2022 British Open: ‘Some doozies’: Players face pin locations they’ve never seen before on Old Course

ST. ANDREWS, Scotland — Tyrrell Hatton won along the Old Course, dominating in the 2016 and 2017 Dunhill Links Championship, which uses the Old Links as host among its three-course rotation.

He does not know if this will give him an advantage this weekend, given that the course is very different in October than in July. But he knows one thing: if the fans attending the Dunhill had played the Old Course on Friday, they could be there until Saturday.

“Have you seen any of these pins? During Dunhill week, during amateurs, it would be like 9 hour rounds. It would be brutal,” Hatton said after shooting 6-under 66 to enter the clubhouse at 8 under par.

Mark Calcavecchia, the 1989 Open champion, was turning 31st and last start at the Open this week. Friday was his 100e round in this championship, and the 62-year-old says he managed to experience a first.

“There are hole locations I’ve never seen here, and I’ve played a lot here,” he said. “There are doozies.”

This, however, was not a case of the superintendent being disagreeable. This was to protect an almost defenseless golf course. With overnight and early morning rain, combined with little wind, the Old Course was there for Round 2. All it could do in its battle against the modern game was to be as inaccessible as possible. .

“The R&A set it up with some pretty tricky pins, some new ones. It made it a little harder,” said three-time Open champion Tiger Woods, who shot 75. “Obviously a lot harder for me than the others.

Although there was plenty of red on the board on Friday, no one in the early groups shot better than 65 and Cameron Smith had the lowest score of the day, a 64. There was no threat of 59. Good play was rewarded and the layout held up.

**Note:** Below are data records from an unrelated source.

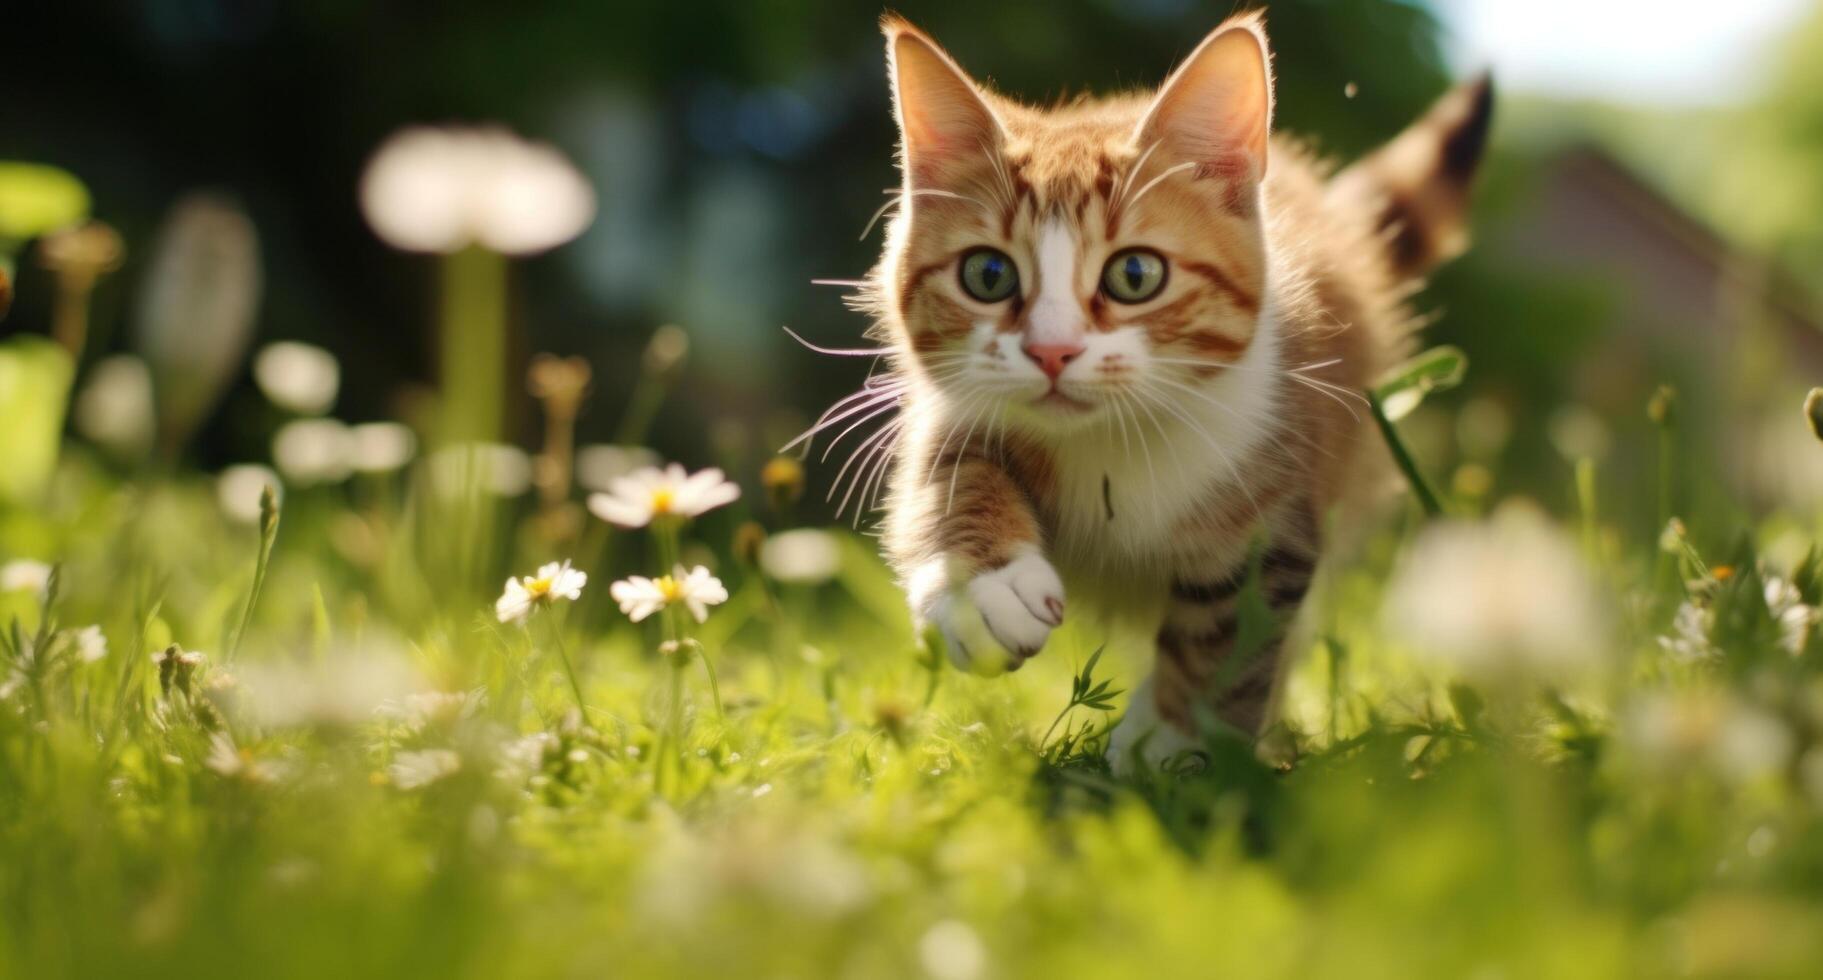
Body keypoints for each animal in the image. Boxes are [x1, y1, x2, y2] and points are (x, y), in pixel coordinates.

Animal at [838, 11, 1494, 765]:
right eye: (987, 275)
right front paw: (984, 587)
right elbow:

Complete scores from the 150th Open Championship

Talor Gooch, who shot 69, said the pin locations were “really, really tricky.” Henrik Stenson, the 2017 Open champion who shot 70 on Friday, echoed that, adding: “There are some pins that are even more difficult or trickier, I think, than what we’ve seen in the past.”


“[No.] 12, for example, I don’t think we’ve seen it this far down the shelf. There’s not much around it,” Stenson said.

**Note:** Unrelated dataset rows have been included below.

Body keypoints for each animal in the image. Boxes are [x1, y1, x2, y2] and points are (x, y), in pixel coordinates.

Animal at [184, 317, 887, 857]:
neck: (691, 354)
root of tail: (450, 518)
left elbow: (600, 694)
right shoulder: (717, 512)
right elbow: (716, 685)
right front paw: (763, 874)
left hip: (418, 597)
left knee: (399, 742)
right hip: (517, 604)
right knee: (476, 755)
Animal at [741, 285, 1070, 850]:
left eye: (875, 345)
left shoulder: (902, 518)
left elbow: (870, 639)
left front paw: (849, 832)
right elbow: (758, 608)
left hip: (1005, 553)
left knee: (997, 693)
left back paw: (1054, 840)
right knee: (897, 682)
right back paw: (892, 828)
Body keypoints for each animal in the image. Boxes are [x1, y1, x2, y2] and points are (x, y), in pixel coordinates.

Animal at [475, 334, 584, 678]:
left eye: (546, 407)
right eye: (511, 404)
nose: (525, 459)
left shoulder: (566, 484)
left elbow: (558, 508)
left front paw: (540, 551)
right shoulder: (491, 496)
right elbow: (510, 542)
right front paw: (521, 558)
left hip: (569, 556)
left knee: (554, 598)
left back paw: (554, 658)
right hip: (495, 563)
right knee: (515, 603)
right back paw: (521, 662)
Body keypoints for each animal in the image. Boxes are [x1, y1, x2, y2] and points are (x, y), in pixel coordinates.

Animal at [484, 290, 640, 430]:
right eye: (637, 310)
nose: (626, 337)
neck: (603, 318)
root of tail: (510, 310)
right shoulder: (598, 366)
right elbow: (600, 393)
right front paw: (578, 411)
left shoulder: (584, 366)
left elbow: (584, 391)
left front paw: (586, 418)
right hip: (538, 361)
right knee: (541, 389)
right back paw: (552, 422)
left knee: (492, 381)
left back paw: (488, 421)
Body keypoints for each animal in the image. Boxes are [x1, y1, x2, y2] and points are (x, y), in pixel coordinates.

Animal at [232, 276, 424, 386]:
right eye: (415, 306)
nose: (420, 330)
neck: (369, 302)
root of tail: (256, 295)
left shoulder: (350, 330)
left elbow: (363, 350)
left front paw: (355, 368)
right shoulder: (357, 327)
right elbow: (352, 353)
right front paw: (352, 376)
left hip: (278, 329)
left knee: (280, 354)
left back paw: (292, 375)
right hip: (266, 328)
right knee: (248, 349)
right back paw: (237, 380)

“I thought 12 was pretty juicy today,” Hatton said. “[No.] 16 is also interesting. It’s kind of a cup on top of a bowl. Even Joaquin [Niemann], where he was starting from, had a tiny bit of pace, but suddenly he’s to the left of the pin and he has a 20ft(er) for par. So maybe it’s a bit risky.

When conditions are calm on the Old Course, risks can become a necessity.